On an average day, I make use of a few dozen or more Open Source projects, and contribute to one or two (notably Calamares and KDE, but it varies wildly). When I wear my FreeBSD packaging hat, I tend to drive-by contribute to many more projects because there’s compatibility or C++-style fixes to apply. And I try to keep up with releases, some of which I’ll highlight here.

  • praat is a phonetics application (for students of phonetics, for doing audio analysis and speech production) which had four releases in the past month. I update this when I can: the code is relatively clean and updates are simple, but it doesn’t have a high impact on my regular work and to be honest I don’t know if there are users.
  • cutelyst is a Qt web-thingy, which helps you write web applications in C++ – or something like that. Daniel writes sympathetic release notes, and the code is C++ and Qt and close to KDE and easy to update.

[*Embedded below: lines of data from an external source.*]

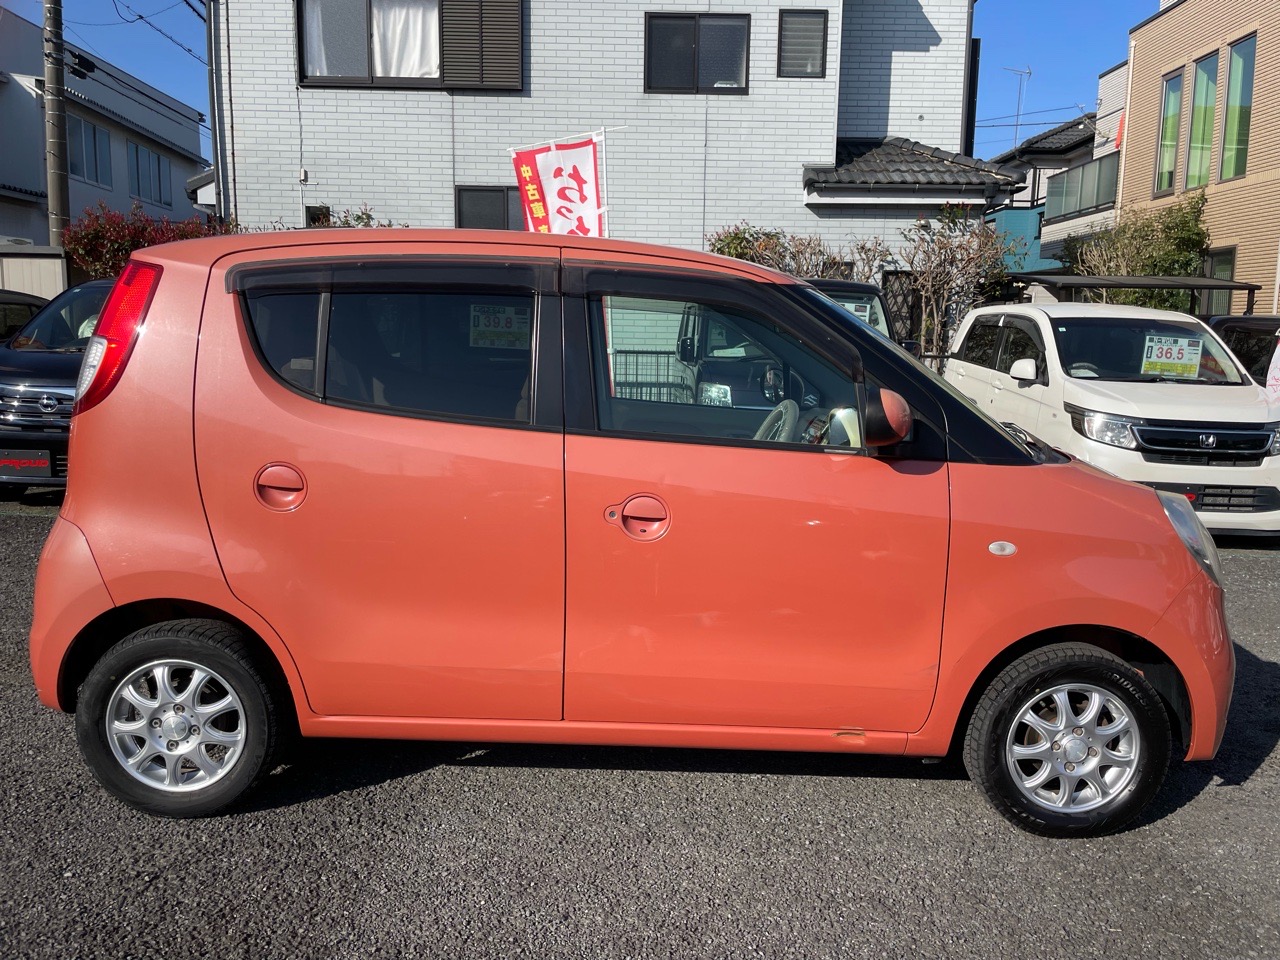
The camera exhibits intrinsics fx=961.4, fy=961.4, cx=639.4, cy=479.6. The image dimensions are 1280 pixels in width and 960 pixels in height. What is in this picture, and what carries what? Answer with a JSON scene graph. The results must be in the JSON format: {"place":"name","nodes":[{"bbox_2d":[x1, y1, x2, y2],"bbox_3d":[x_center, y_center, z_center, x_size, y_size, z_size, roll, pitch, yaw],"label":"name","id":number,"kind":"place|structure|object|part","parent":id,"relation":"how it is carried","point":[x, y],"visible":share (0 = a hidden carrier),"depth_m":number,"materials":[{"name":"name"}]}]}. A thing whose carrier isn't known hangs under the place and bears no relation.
{"place":"outdoors","nodes":[
{"label":"outdoors","id":0,"kind":"place"},
{"bbox_2d":[0,3,207,249],"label":"white house","id":1,"kind":"structure","parent":0,"point":[186,203],"depth_m":26.86,"materials":[{"name":"white paint"}]},
{"bbox_2d":[67,113,113,186],"bbox_3d":[-13.970,-8.268,24.042,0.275,1.782,2.210,1,10,0],"label":"window","id":2,"kind":"structure","parent":1,"relation":"in","point":[86,146],"depth_m":24.35,"materials":[{"name":"glass"}]},
{"bbox_2d":[127,140,170,206],"bbox_3d":[-14.194,-8.794,27.580,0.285,1.823,2.439,1,10,0],"label":"window","id":3,"kind":"structure","parent":1,"relation":"in","point":[136,149],"depth_m":27.67,"materials":[{"name":"glass"}]},
{"bbox_2d":[510,130,610,238],"bbox_3d":[-0.793,-2.327,10.272,1.341,2.726,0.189,1,10,0],"label":"banner flag","id":4,"kind":"object","parent":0,"point":[581,181],"visible":0.83,"depth_m":10.13,"materials":[{"name":"white fabric"}]},
{"bbox_2d":[0,0,1163,165],"label":"sky","id":5,"kind":"structure","parent":0,"point":[1032,41],"materials":[{"name":"blue"}]},
{"bbox_2d":[212,0,1005,358],"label":"white house","id":6,"kind":"structure","parent":0,"point":[830,87],"depth_m":14.51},
{"bbox_2d":[206,0,226,222],"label":"drainpipe","id":7,"kind":"object","parent":6,"relation":"attached to","point":[215,135],"visible":0.68,"depth_m":13.93,"materials":[{"name":"grey metal"}]},
{"bbox_2d":[305,204,330,226],"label":"window","id":8,"kind":"structure","parent":6,"relation":"in","point":[314,216],"depth_m":13.41,"materials":[{"name":"black glass"}]},
{"bbox_2d":[298,0,522,91],"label":"window","id":9,"kind":"structure","parent":6,"relation":"in","point":[303,76],"depth_m":13.39,"materials":[{"name":"glass"}]},
{"bbox_2d":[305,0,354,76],"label":"curtain","id":10,"kind":"object","parent":9,"relation":"in","point":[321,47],"visible":0.31,"depth_m":13.52,"materials":[{"name":"white fabric"}]},
{"bbox_2d":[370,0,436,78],"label":"curtain","id":11,"kind":"object","parent":9,"relation":"in","point":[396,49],"visible":0.37,"depth_m":13.35,"materials":[{"name":"white fabric"}]},
{"bbox_2d":[439,0,521,90],"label":"window shutter","id":12,"kind":"object","parent":6,"relation":"attached to","point":[504,22],"visible":0.91,"depth_m":13.27,"materials":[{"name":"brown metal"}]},
{"bbox_2d":[455,185,524,230],"bbox_3d":[-1.921,-3.564,13.503,1.412,1.238,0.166,1,10,0],"label":"window","id":13,"kind":"structure","parent":6,"relation":"in","point":[459,224],"depth_m":13.45,"materials":[{"name":"black glass"}]},
{"bbox_2d":[644,12,751,93],"bbox_3d":[0.817,-6.128,13.837,1.664,1.271,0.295,1,10,0],"label":"window","id":14,"kind":"structure","parent":6,"relation":"in","point":[695,25],"depth_m":13.84,"materials":[{"name":"black glass"}]},
{"bbox_2d":[777,8,828,77],"bbox_3d":[2.272,-6.102,13.454,0.684,1.021,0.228,1,10,0],"label":"window","id":15,"kind":"structure","parent":6,"relation":"in","point":[822,49],"depth_m":13.45,"materials":[{"name":"grey glass"}]},
{"bbox_2d":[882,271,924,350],"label":"gate","id":16,"kind":"structure","parent":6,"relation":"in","point":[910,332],"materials":[{"name":"metal"}]},
{"bbox_2d":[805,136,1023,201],"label":"tiled roof","id":17,"kind":"structure","parent":6,"relation":"attached to","point":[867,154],"depth_m":14.04,"materials":[{"name":"grey tile"}]},
{"bbox_2d":[0,494,1278,959],"label":"asphalt lot","id":18,"kind":"structure","parent":0,"point":[931,797],"materials":[{"name":"grey asphalt"}]},
{"bbox_2d":[0,289,46,343],"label":"dark car","id":19,"kind":"object","parent":18,"relation":"on","point":[25,305],"visible":0.27,"depth_m":9.99,"materials":[{"name":"metal"}]},
{"bbox_2d":[0,279,113,492],"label":"black car","id":20,"kind":"object","parent":18,"relation":"on","point":[67,356],"visible":0.43,"depth_m":7.15,"materials":[{"name":"metal"}]},
{"bbox_2d":[17,227,1240,835],"bbox_3d":[0.033,0.034,3.683,4.099,1.831,1.844,1,10,0],"label":"orange car","id":21,"kind":"object","parent":18,"relation":"on","point":[218,603],"visible":0.99,"depth_m":3.05,"materials":[{"name":"orange paint"}]},
{"label":"taillight","id":22,"kind":"part","parent":21,"relation":"part of","materials":[{"name":"red plastic"}]},
{"label":"wheel","id":23,"kind":"part","parent":21,"relation":"part of","materials":[{"name":"black rubber"}]},
{"label":"door handle","id":24,"kind":"part","parent":21,"relation":"part of","materials":[{"name":"orange plastic"}]},
{"label":"quarter window","id":25,"kind":"part","parent":21,"relation":"part of","materials":[{"name":"glass"}]},
{"label":"window","id":26,"kind":"part","parent":21,"relation":"part of","materials":[{"name":"glass"}]},
{"bbox_2d":[469,303,528,349],"bbox_3d":[-0.513,-0.557,3.528,0.287,0.182,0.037,1,10,0],"label":"price sign","id":27,"kind":"object","parent":21,"relation":"attached to","point":[483,326],"visible":0.86,"depth_m":3.52,"materials":[{"name":"white paper"}]},
{"label":"front door handle","id":28,"kind":"part","parent":21,"relation":"part of","materials":[{"name":"orange plastic"}]},
{"label":"front door window","id":29,"kind":"part","parent":21,"relation":"part of","materials":[{"name":"glass"}]},
{"label":"steering wheel","id":30,"kind":"part","parent":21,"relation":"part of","materials":[{"name":"beige plastic"}]},
{"label":"mirror","id":31,"kind":"part","parent":21,"relation":"part of","materials":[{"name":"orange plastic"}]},
{"label":"wheel","id":32,"kind":"part","parent":21,"relation":"part of","materials":[{"name":"black rubber"}]},
{"bbox_2d":[800,276,898,346],"bbox_3d":[1.588,-1.074,9.186,1.576,1.645,3.937,1,10,0],"label":"dark car","id":33,"kind":"object","parent":18,"relation":"on","point":[857,286],"visible":0.1,"depth_m":8.90,"materials":[{"name":"black metal"}]},
{"bbox_2d":[698,381,732,406],"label":"headlight","id":34,"kind":"object","parent":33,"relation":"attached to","point":[714,393],"visible":0.69,"depth_m":4.64,"materials":[{"name":"white"}]},
{"bbox_2d":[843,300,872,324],"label":"paper sign","id":35,"kind":"object","parent":33,"relation":"attached to","point":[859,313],"visible":0.38,"depth_m":8.88,"materials":[{"name":"white paper"}]},
{"bbox_2d":[945,301,1279,538],"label":"white minivan","id":36,"kind":"object","parent":18,"relation":"on","point":[973,318],"visible":0.82,"depth_m":7.05,"materials":[{"name":"white metal"}]},
{"label":"mirror","id":37,"kind":"part","parent":36,"relation":"part of","materials":[{"name":"white mirror"}]},
{"label":"headlight","id":38,"kind":"part","parent":36,"relation":"part of","materials":[{"name":"silver"}]},
{"bbox_2d":[1141,333,1202,378],"bbox_3d":[4.343,-0.989,7.850,0.475,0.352,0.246,1,10,0],"label":"price sign","id":39,"kind":"object","parent":36,"relation":"attached to","point":[1185,367],"visible":0.98,"depth_m":7.83,"materials":[{"name":"white paper"}]},
{"label":"grille","id":40,"kind":"part","parent":36,"relation":"part of","materials":[{"name":"black metal"}]},
{"bbox_2d":[1013,273,1268,321],"bbox_3d":[5.869,-1.324,11.626,2.546,2.274,2.452,1,10,0],"label":"carport","id":41,"kind":"object","parent":18,"relation":"on","point":[1135,283],"visible":0.3,"depth_m":11.35,"materials":[{"name":"metal"}]},
{"bbox_2d":[1205,315,1279,384],"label":"dark car","id":42,"kind":"object","parent":18,"relation":"on","point":[1246,324],"visible":0.31,"depth_m":9.31,"materials":[{"name":"black metal"}]},
{"bbox_2d":[990,62,1129,280],"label":"house","id":43,"kind":"structure","parent":0,"point":[1119,71],"depth_m":29.08,"materials":[{"name":"paint"}]},
{"bbox_2d":[1000,63,1030,148],"bbox_3d":[12.782,-12.130,32.819,0.953,3.874,0.863,-7,13,-41],"label":"antenna","id":44,"kind":"object","parent":43,"relation":"attached to","point":[1029,73],"visible":0.72,"depth_m":32.77,"materials":[{"name":"metal"}]},
{"bbox_2d":[1044,153,1119,224],"bbox_3d":[12.044,-7.788,25.785,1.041,1.445,4.534,1,10,0],"label":"balcony railing","id":45,"kind":"object","parent":43,"relation":"attached to","point":[1071,184],"visible":0.43,"depth_m":25.91,"materials":[{"name":"grey glass"}]},
{"bbox_2d":[1118,0,1279,313],"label":"beige building","id":46,"kind":"structure","parent":0,"point":[1162,22],"depth_m":19.22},
{"bbox_2d":[1155,68,1184,195],"bbox_3d":[10.997,-7.122,19.774,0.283,2.741,0.838,1,10,0],"label":"window","id":47,"kind":"structure","parent":46,"relation":"in","point":[1167,106],"depth_m":19.89,"materials":[{"name":"glass"}]},
{"bbox_2d":[1184,51,1219,187],"bbox_3d":[11.115,-6.979,18.818,0.324,2.805,0.845,1,10,0],"label":"window","id":48,"kind":"structure","parent":46,"relation":"in","point":[1204,73],"depth_m":18.95,"materials":[{"name":"glass"}]},
{"bbox_2d":[1200,246,1235,316],"bbox_3d":[10.258,-3.222,17.137,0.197,1.834,1.015,1,10,0],"label":"window","id":49,"kind":"structure","parent":46,"relation":"in","point":[1228,270],"depth_m":17.06,"materials":[{"name":"glass"}]},
{"bbox_2d":[1218,33,1255,178],"bbox_3d":[11.244,-6.892,17.864,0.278,2.754,0.946,1,10,0],"label":"window","id":50,"kind":"structure","parent":46,"relation":"in","point":[1244,82],"depth_m":18.04,"materials":[{"name":"glass"}]},
{"bbox_2d":[1265,338,1279,402],"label":"white flag","id":51,"kind":"object","parent":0,"point":[1276,356],"visible":0.88,"depth_m":8.07,"materials":[{"name":"white fabric"}]},
{"label":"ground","id":52,"kind":"structure","parent":0},
{"bbox_2d":[0,243,67,301],"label":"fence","id":53,"kind":"object","parent":52,"relation":"on","point":[49,267],"visible":0.41,"depth_m":14.05,"materials":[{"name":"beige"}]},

  • asql comes from the same place as cutelyst, and looks like “what if you could hook up an SQL query to a C++ lambda”. The answer is remarkably readable code, if you’re into that kind of thing. This is newly packaged for FreeBSD (with a PostgreSQL backend).

Something not my doing, but worth pointing out, is that Konversation 1.7.7 was released monday and the packaging updated on FreeBSD immediately. Kudos to Tobias for keeping on top of things, and the Konversation team for carrying the IRC torch.